The other consideration is raising a child in the world we live in today. Like the movie title, It’s a Mad, Mad, Mad, Mad World in which we exist. Kids doing drugs, having sex, getting bullied, being the bully... I don’t know what in the hell I would do if I found out (perhaps simultaneously) that my kid was sexually active, smoking pot and giving a beat-down to a classmate. That’s too much for me to comprehend, much less handle.
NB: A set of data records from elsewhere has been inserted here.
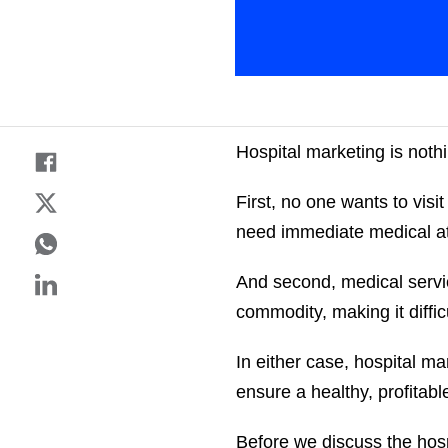
Hospital marketing is noth
First, no one wants to visit
need immediate medical at
And second, medical serv
commodity, making it diffic
In either case, hospital m
ensure a healthy, profitabl
Before we discuss the hosp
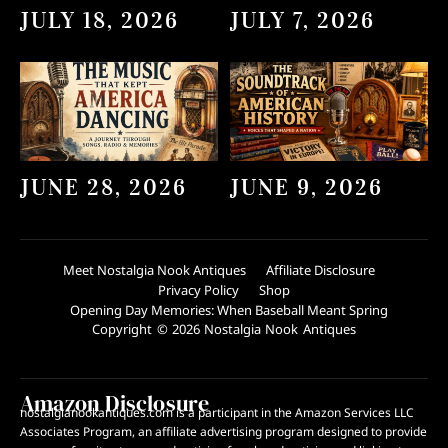
JULY 18, 2026
JULY 7, 2026
JUNE 28, 2026
JUNE 9, 2026
Meet Nostalgia Nook Antiques
Affiliate Disclosure
Privacy Policy
Shop
Opening Day Memories: When Baseball Meant Spring
Copyright © 2026 Nostalgia Nook Antiques
Amazon Disclosure
nostalgianookantiques.com is a participant in the Amazon Services LLC
Associates Program, an affiliate advertising program designed to provide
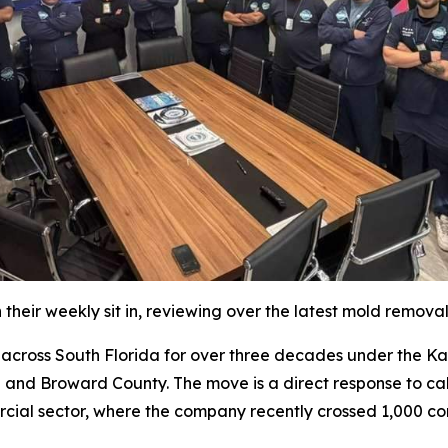
their weekly sit in, reviewing over the latest mold remova
oss South Florida for over three decades under the Katz 
 and Broward County. The move is a direct response to cal
rcial sector, where the company recently crossed 1,000 co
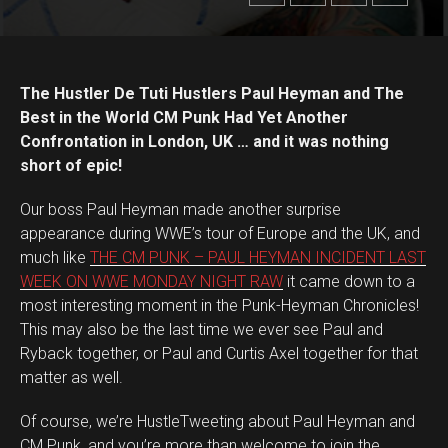
The Hustler De Tuti Hustlers Paul Heyman and The
Best in the World CM Punk Had Yet Another
Confrontation in London, UK … and it was nothing
short of epic!
Our boss Paul Heyman made another surprise
appearance during WWE’s tour of Europe and the UK, and
much like
THE CM PUNK – PAUL HEYMAN INCIDENT LAST
WEEK ON WWE MONDAY NIGHT RAW
it came down to a
most interesting moment in the Punk-Heyman Chronicles!
This may also be the last time we ever see Paul and
Ryback together, or Paul and Curtis Axel together for that
matter as well.
Of course, we’re HustleTweeting about Paul Heyman and
CM Punk, and you’re more than welcome to join the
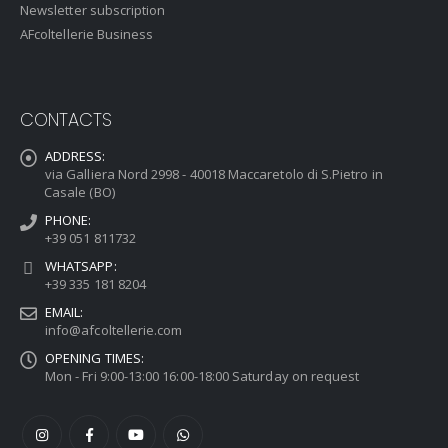
Newsletter subscription
AFcoltellerie Business
CONTACTS
ADDRESS:
via Galliera Nord 2998 - 40018 Maccaretolo di S.Pietro in
Casale (BO)
PHONE:
+39 051 811732
WHATSAPP:
+39 335 181 8204
EMAIL:
info@afcoltellerie.com
OPENING TIMES:
Mon - Fri 9:00-13:00 16:00-18:00 Saturday on request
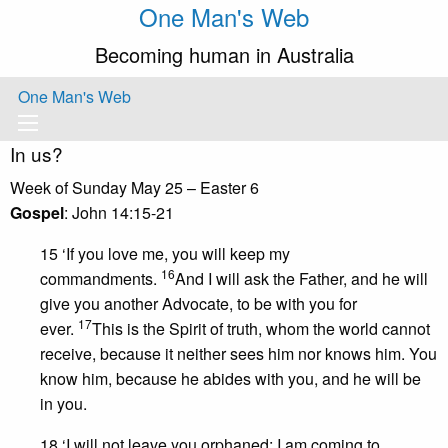
One Man's Web
Becoming human in Australia
One Man's Web
In us?
Week of Sunday May 25 – Easter 6
Gospel
: John 14:15-21
15 ‘If you love me, you will keep my
16
commandments.
And I will ask the Father, and he will
give you another Advocate, to be with you for
17
ever.
This is the Spirit of truth, whom the world cannot
receive, because it neither sees him nor knows him. You
know him, because he abides with you, and he will be
in you.
18 ‘I will not leave you orphaned; I am coming to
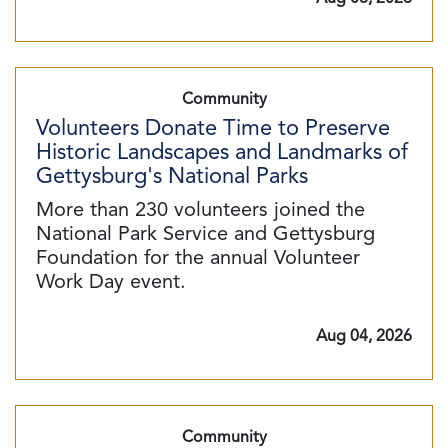
Community
Volunteers Donate Time to Preserve
Historic Landscapes and Landmarks of
Gettysburg's National Parks
More than 230 volunteers joined the
National Park Service and Gettysburg
Foundation for the annual Volunteer
Work Day event.
Aug 04, 2026
Community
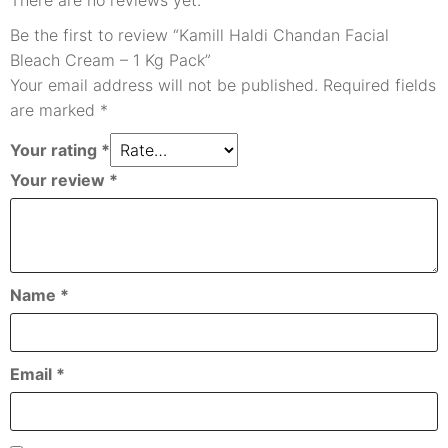
There are no reviews yet.
Be the first to review “Kamill Haldi Chandan Facial
Bleach Cream – 1 Kg Pack”
Your email address will not be published.
Required fields
are marked
*
Your rating
*
Your review
*
Name
*
Email
*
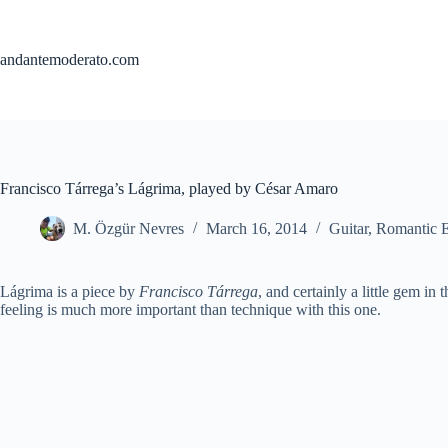
Skip
to
content
andantemoderato.com
Francisco Tárrega’s Lágrima, played by César Amaro
M. Özgür Nevres
March 16, 2014
Guitar
,
Romantic 
Lágrima is a piece by
Francisco Tárrega
, and certainly a little gem in 
feeling is much more important than technique with this one.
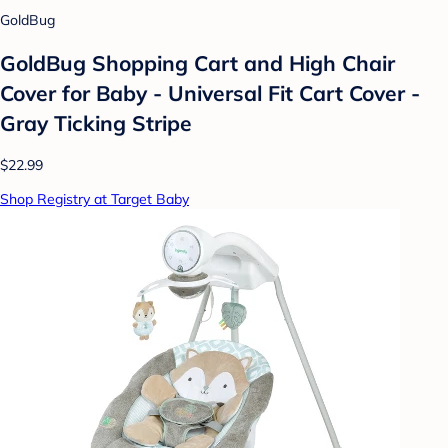
GoldBug
GoldBug Shopping Cart and High Chair
Cover for Baby - Universal Fit Cart Cover -
Gray Ticking Stripe
$22.99
Shop Registry at Target Baby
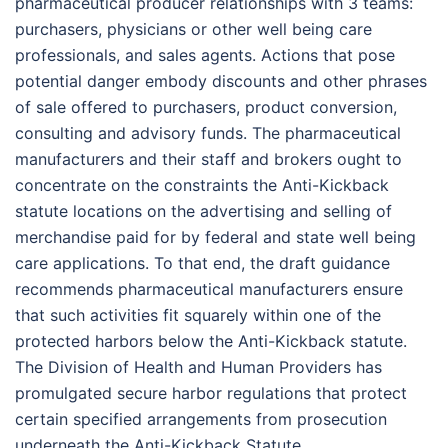
pharmaceutical producer relationships with 3 teams:
purchasers, physicians or other well being care
professionals, and sales agents. Actions that pose
potential danger embody discounts and other phrases
of sale offered to purchasers, product conversion,
consulting and advisory funds. The pharmaceutical
manufacturers and their staff and brokers ought to
concentrate on the constraints the Anti-Kickback
statute locations on the advertising and selling of
merchandise paid for by federal and state well being
care applications. To that end, the draft guidance
recommends pharmaceutical manufacturers ensure
that such activities fit squarely within one of the
protected harbors below the Anti-Kickback statute.
The Division of Health and Human Providers has
promulgated secure harbor regulations that protect
certain specified arrangements from prosecution
underneath the Anti-Kickback Statute.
People will say, “Oh, she’s selfish for choosing not to have kids.”

Yup! I won’t deny it.

I love my life. I love the time that I have to myself to work on ME. I love being able to travel on a whim, hit the gym, spend time with HIM (my husband, not god).

I completely recognize that I am not fit to be a parent, and if that’s selfish, well then, sign me up for the Selfish Anonymous group.

I still feel the guilt, the stares, the judgment.

And then, there’s this, in the dark depths of me... I see all these instances of young folks dying from cancer. They were taken before their time. That would be horrible, wouldn’t it? Especially if you had kids. I sometimes think that I should be afflicted with cancer or die in a tragic automobile accident because I would be replacing the statistic of someone that had offspring. But why should I think that? Why is my life less valuable because I don’t have someone to pass my belongings off to?

I actually have a comedy routine in development about those stickers you see on people’s vehicles... “Baby on Board.” So, I should be extra careful driving around you because you (potentially) have offspring in your vehicle. Yes, kids are cool. Kids should be spared of horrible life events if at all possible. But is my life less valuable than theirs?

In my twisted mind, yes.

It’s OK. If I should die before I wake... well, at least I won’t be leaving a child behind.

Do I worry that there’s not going to be anyone to look after me once I’ve hit that age of dementia and adult diapers? A bit. But not enough to breed a “caretaker.”

I am who I am: a childless woman in her 30s, who knows in her heart of hearts that she’s not the right fit for motherhood.

There’s nothing wrong with THAT.

Sylvia Anderson

Originally from Minnesota, Sylvia moved to California for the sun, sand and warm temperatures. She graduated from the University of Minnesota with a degree in English and Communications, both of which she has put to good use in her work with RadioMD as Senior Editor.